Componentwise Hit-And-Run Metropolis (CHARM)
Acceptance Rate | The optimal acceptance rate is 44%, and is based on the univariate normality of each marginal posterior distribution. The observed acceptance rate may be suitable in the interval [15%,50%]. |
Applications | This is a widely applicable, general-purpose algorithm. |
Difficulty | This algorithm is easy for a beginner. There are no algorithm specifications (although one is optional), and tuning is unnecessary. |
Final Algorithm? | Yes. |
Proposal | Componentwise. |
The Hit-And-Run algorithm is a variation of RWM that has been around as long as Gibbs sampling. Hit-And-Run randomly samples a direction on the unit sphere, and a proposal is made for each parameter in its randomly-selected direction for a uniformly-distributed distance (Gilks and Roberts, 1996). This version of Hit-And-Run, called Componentwise Hit-And-Run Metropolis (CHARM), includes componentwise proposals and a Metropolis step for rejection. Introduced by Turchin (1971) along with Gibbs sampling, and popularized by Smith (1984), Hit-And-Run was given its name later due to its ability to run across the state-space and arrive at a distant "hit-point". It is related to other algorithms with interesting names, such as Hide-And-Seek and Shake-And-Bake.

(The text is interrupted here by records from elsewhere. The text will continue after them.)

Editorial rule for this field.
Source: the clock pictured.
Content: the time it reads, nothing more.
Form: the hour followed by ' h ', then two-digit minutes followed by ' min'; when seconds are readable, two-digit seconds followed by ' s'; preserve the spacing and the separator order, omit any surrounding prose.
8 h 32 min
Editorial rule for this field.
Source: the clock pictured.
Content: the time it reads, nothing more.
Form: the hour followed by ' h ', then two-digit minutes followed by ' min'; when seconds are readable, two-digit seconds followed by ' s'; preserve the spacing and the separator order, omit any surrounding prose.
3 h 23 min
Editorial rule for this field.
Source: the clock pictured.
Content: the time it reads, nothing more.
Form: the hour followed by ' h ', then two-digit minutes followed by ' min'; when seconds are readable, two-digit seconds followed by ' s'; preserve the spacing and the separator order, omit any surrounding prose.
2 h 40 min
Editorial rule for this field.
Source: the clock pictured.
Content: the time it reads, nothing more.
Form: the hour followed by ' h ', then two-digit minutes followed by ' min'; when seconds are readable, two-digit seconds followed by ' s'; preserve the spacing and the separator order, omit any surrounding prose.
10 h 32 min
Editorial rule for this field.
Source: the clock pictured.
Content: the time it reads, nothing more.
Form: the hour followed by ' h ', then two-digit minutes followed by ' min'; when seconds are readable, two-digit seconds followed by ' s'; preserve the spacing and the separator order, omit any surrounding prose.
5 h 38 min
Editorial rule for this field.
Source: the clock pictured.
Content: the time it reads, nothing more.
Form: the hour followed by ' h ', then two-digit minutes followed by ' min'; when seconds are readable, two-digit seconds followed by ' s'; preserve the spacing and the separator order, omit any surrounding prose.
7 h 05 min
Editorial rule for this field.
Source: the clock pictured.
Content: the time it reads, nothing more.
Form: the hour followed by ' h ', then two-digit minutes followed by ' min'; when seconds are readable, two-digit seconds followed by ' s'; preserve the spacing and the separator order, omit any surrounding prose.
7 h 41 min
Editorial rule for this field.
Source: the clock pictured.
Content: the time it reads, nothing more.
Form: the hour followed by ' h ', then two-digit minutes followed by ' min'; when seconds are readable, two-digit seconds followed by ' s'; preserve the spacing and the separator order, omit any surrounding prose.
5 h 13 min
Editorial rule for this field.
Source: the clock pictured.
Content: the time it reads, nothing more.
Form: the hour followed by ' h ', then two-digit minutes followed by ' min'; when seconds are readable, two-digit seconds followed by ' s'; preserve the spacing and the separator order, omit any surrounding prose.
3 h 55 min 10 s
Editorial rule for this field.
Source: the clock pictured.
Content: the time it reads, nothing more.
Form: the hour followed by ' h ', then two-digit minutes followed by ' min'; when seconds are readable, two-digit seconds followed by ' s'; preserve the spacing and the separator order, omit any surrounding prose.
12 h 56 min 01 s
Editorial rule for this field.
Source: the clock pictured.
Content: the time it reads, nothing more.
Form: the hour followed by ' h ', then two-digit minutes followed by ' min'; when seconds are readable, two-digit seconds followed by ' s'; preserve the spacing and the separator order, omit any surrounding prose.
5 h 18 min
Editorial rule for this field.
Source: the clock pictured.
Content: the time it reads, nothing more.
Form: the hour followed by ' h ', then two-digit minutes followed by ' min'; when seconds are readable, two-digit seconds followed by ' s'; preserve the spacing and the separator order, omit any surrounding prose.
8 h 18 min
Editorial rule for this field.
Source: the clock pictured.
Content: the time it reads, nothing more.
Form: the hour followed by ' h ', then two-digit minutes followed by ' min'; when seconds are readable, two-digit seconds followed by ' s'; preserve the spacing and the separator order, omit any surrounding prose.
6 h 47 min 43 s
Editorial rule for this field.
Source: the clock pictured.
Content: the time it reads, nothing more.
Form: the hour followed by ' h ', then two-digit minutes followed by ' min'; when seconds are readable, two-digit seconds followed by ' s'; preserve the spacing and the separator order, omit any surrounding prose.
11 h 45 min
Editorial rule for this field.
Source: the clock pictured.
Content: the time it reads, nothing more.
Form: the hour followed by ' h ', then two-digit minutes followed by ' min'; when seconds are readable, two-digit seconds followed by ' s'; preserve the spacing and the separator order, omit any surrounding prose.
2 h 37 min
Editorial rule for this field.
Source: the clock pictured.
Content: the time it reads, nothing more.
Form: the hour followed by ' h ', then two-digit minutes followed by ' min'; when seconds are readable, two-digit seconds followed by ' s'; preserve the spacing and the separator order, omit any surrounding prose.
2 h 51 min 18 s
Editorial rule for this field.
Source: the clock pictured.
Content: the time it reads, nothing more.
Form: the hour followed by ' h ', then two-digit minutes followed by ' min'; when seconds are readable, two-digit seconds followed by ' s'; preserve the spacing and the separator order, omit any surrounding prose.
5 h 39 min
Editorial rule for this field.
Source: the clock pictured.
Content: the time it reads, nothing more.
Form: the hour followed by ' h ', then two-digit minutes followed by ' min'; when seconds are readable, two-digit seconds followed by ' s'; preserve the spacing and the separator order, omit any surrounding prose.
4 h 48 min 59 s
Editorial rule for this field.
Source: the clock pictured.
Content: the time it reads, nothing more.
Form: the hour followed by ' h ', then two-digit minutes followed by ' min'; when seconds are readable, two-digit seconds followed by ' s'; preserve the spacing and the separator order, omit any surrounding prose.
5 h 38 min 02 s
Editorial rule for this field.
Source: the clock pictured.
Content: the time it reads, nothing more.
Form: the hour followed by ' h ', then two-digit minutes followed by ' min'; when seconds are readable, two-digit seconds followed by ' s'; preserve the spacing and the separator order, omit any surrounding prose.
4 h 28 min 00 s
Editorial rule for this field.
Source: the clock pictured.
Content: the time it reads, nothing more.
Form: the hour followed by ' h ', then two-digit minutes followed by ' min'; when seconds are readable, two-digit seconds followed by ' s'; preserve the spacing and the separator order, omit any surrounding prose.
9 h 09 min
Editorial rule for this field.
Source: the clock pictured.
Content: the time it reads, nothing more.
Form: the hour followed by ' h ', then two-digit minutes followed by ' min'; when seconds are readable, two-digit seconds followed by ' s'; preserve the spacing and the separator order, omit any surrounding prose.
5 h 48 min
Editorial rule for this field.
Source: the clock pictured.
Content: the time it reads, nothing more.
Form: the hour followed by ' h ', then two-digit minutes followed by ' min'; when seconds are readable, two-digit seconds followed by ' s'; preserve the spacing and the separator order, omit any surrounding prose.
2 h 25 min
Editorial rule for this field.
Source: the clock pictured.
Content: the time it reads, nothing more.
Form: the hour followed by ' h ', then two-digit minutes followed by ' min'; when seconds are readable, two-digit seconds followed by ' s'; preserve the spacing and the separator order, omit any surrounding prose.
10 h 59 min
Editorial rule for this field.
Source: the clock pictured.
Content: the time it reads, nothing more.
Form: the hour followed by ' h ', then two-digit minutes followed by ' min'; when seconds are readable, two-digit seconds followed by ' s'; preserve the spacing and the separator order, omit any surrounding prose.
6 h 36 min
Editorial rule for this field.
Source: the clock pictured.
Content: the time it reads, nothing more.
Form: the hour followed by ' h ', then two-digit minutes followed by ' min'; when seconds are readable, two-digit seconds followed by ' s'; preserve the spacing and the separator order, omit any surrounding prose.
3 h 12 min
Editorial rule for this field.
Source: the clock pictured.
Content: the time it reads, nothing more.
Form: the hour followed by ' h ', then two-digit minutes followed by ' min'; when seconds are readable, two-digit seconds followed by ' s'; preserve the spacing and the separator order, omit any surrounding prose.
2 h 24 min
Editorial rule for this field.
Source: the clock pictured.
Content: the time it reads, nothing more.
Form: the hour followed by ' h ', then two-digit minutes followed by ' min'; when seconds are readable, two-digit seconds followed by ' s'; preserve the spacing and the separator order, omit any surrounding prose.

CHARM has one optional algorithm specification: alpha.star
. When Specs=NULL
, CHARM is non-adaptive. Otherwise, alpha.star
is the target acceptance rate, and is recommended to be 0.44. When a target acceptance rate is declared, CHARM applies the Robbins-Monro stochastic approximation of Garthwaite et al. (2010) to the proposal distance to attain the target acceptance rate.
As a componentwise algorithm, the model is evaluated after a proposal is made for each parameter, which results in an algorithm that takes more time per iteration. As with the Metropolis-within-Gibbs (MWG) family, the time to complete each iteration grows with the number of parameters. Compared to other algorithms with multivariate proposals, a disadvantage is the time to complete each iteration increases as a function of parameters and model complexity. For example, in a 100-parameter model, CHARM completes its first iteration as HARM completes its 100th.
CHARM enjoys many of the advantages of HARM, such as having no tuning parameters (unless the adaptive form is used), traversing complex spaces with bounded sets in one iteration, not being adaptive (unless specified as adaptive), handling high correlations well, and having the potential to work well with multimodal distributions. When non-adaptive, CHARM may be used as a final algorithm.
References
- Garthwaite P, Fan Y, Sisson S (2010). "Adaptive Optimal Scaling of Metropolis-Hastings Algorithms Using the Robbins-Monro Process."
- Gilks W, Roberts G (1996). "Strategies for Improving MCMC." In W Gilks, S Richardson, D Spiegelhalter (eds.), Markov Chain Monte Carlo in Practice, p. 89-114. Chapman & Hall, Boca Raton, FL.
- Smith R (1984). "Efficient Monte Carlo Procedures for Generating Points Uniformly Distributed Over Bounded Region." Operations Research, 32, 1296-1308.
- Turchin, VF (1971). "On the Computation of Multidimensional Integrals by the Monte Carlo Method", Theory of Probablility and its Applications, 16(4), 720-724.